Marie Robert – Au tournant du siècle, le milieu du cinéma évolue avec une relative autonomie par rapport aux artistes de son temps. Il est mis au point technologiquement et socialement par des ingénieurs et des industriels qui combinent à des degrés divers les techniques d’enregistrement photographique, d’animation des images et de projection : Louis et Auguste Lumière, Charles Pathé et Léon Gaumont en France, Thomas Edison aux États-Unis, Robert W. Paul en Grande-Bretagne ou encore les frères Skladanowsky en Allemagne. Si certains cinématographistes ont une formation artistique (Georges Méliès passe par l’atelier de Gustave Moreau), et si de nombreux opérateurs font aussi de la photographie leur profession (Clément Maurice, Eugène Pirou, Émile Cohl), sociologiquement le cinéma demeure un univers professionnel peu perméable au monde de l’art. La transformation du cinéma en un moyen d’expression, son « devenir art », est progressif. Le cinéma est d’abord un spectacle réservé aux arrière-salles de cafés, aux baraques foraines ou aux grands magasins, pour un public populaire. Il va s’institutionnaliser en s’installant dans des salles dédiées où s’invitera l’élite sociale et culturelle, en puisant dans le répertoire de l’art académique (la grande peinture, le théâtre du Français, la musique contemporaine), en se codifiant à travers des genres (fééries et films à trucs, dessins animés, actualités reconstituées, vues comiques, courses-poursuites, westerns, serials, mélodrames, films d’art), et enfin en exploitant les ressources narratives du montage. Important des catégories de classement, des jugements de goût et des concepts opératoires en his - toire de l’art, des artistes ou des critiques (tel Abel Gance en 1912) vont alors participer à sa légitimation et le désigner comme le « septième art ».

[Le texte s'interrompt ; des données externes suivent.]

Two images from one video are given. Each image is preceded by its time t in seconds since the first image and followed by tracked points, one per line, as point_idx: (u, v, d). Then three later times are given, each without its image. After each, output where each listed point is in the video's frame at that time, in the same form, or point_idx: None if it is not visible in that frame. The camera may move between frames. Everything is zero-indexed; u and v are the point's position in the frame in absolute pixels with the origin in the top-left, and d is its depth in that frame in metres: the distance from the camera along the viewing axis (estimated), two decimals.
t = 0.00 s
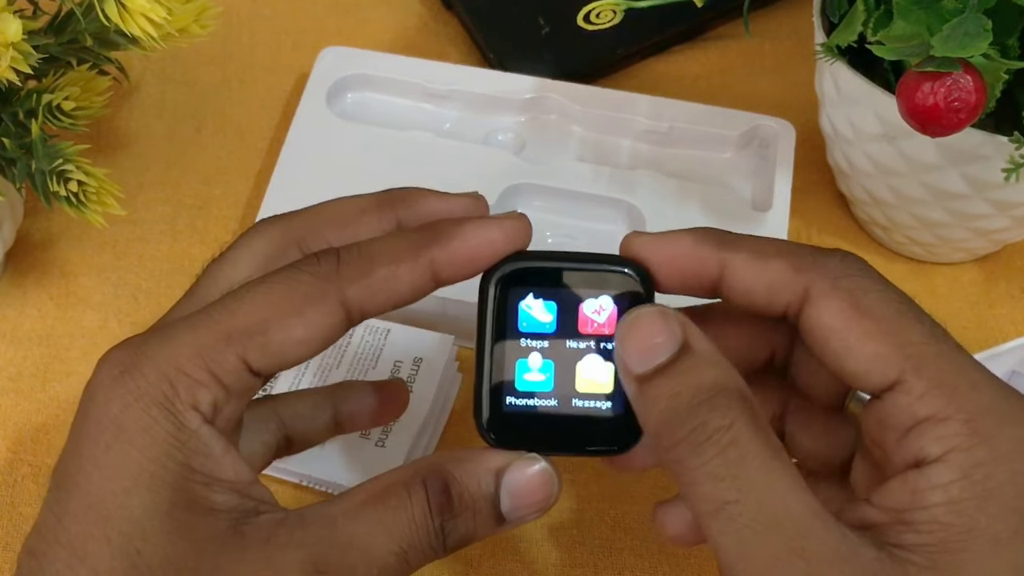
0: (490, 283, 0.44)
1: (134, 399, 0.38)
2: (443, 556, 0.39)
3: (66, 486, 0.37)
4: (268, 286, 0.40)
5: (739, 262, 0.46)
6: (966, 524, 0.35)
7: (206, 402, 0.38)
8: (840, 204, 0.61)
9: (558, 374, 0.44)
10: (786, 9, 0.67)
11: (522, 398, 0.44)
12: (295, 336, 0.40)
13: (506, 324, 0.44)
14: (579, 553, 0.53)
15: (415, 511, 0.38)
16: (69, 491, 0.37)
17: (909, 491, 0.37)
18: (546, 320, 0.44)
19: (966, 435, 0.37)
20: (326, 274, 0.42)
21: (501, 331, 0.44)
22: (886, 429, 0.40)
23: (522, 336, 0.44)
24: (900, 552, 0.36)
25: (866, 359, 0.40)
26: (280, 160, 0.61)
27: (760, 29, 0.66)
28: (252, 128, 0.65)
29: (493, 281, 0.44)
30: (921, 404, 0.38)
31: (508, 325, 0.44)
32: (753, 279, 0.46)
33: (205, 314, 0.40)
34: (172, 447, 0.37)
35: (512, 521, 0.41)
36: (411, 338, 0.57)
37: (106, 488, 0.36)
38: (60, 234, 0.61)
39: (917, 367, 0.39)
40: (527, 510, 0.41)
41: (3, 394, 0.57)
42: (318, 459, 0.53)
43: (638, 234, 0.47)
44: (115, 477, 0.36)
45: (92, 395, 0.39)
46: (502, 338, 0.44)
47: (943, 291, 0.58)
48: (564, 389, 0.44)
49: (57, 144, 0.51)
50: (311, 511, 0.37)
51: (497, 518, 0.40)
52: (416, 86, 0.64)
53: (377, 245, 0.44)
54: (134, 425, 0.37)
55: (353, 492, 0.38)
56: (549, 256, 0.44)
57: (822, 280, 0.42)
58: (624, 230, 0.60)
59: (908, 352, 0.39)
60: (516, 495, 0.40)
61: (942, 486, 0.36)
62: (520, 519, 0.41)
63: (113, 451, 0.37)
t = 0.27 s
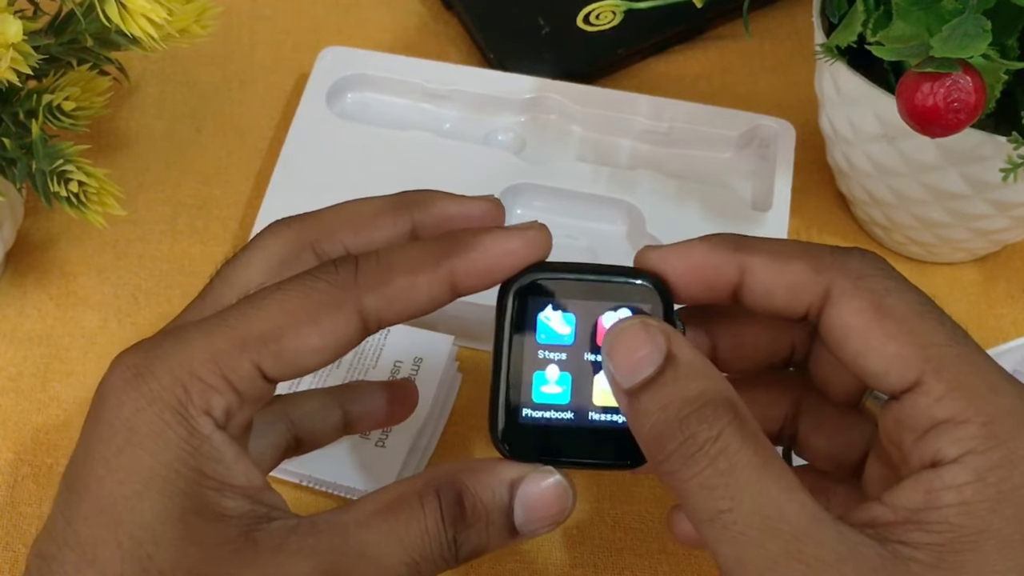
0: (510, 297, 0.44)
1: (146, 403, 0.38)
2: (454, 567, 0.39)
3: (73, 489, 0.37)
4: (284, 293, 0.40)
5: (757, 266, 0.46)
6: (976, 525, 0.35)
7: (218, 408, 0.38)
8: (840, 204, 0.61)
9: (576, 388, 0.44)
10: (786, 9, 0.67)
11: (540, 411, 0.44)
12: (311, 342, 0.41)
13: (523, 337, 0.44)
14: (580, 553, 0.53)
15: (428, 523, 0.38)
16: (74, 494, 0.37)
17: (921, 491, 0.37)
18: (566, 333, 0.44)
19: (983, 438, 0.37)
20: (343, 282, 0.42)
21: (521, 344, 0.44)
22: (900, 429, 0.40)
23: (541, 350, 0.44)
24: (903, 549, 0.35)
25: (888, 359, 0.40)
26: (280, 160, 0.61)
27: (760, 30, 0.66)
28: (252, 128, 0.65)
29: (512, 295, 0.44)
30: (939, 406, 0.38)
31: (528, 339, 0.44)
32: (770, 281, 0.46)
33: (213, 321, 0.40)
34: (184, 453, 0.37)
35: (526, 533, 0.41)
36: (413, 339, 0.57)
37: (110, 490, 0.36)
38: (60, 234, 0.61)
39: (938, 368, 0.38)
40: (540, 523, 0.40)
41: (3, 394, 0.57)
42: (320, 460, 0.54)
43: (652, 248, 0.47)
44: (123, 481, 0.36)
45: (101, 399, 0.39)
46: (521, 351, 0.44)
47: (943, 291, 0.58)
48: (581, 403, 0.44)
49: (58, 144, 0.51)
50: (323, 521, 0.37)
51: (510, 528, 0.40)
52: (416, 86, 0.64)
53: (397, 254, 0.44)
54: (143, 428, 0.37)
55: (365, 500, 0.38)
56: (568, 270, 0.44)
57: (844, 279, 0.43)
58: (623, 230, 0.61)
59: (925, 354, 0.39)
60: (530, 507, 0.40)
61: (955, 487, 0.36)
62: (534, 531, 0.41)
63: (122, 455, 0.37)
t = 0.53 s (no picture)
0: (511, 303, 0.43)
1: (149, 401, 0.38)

Le rituel de la projection au cinéma que nous connaissons s’est-il imposé immédiatement ?

Dominique Païni – Le spectacle de projections lumineuses est une tradition dont on situe l’origine au XVIIe siècle, avec la «lanterne magique », et qui perdure au XIXe en conservant son aura de modernité. Il prend des formes très diverses, visant même au spectaculaire, notamment avec la salle du diorama de Louis Daguerre (1822). Mais, c’est certainement l’Exposition universelle de 1900 qui pousse la projection lumineuse à son paroxysme. Grâce à la « fée Électricité », la tour Eiffel s’illumine et projette sur Paris le faisceau d’un projecteur rotatif, tandis que le cinématographe s’invite partout, au service d’« attractions » immersives, simulant un vol en ballon (Cinéorama), une pêche à Terre-Neuve, associe le son et l’image en couleurs (Phono-Cinéma-Théâtre), se risque au relief et investit un écran géant… Toutefois, jusqu’en 1906-1907, il reste une attraction foraine, avant de se sédentariser dans les grandes villes, dans des salles aux décors empruntés à l’égyptomanie, à l’Antiquité romaine, aux palais des Mille et une nuits, ou aux pagodes d’Extrême-Orient. L’enjeu est désormais de fidéliser un public très divers socialement, en projetant des films plus longs, narratifs et régulièrement renouvelés.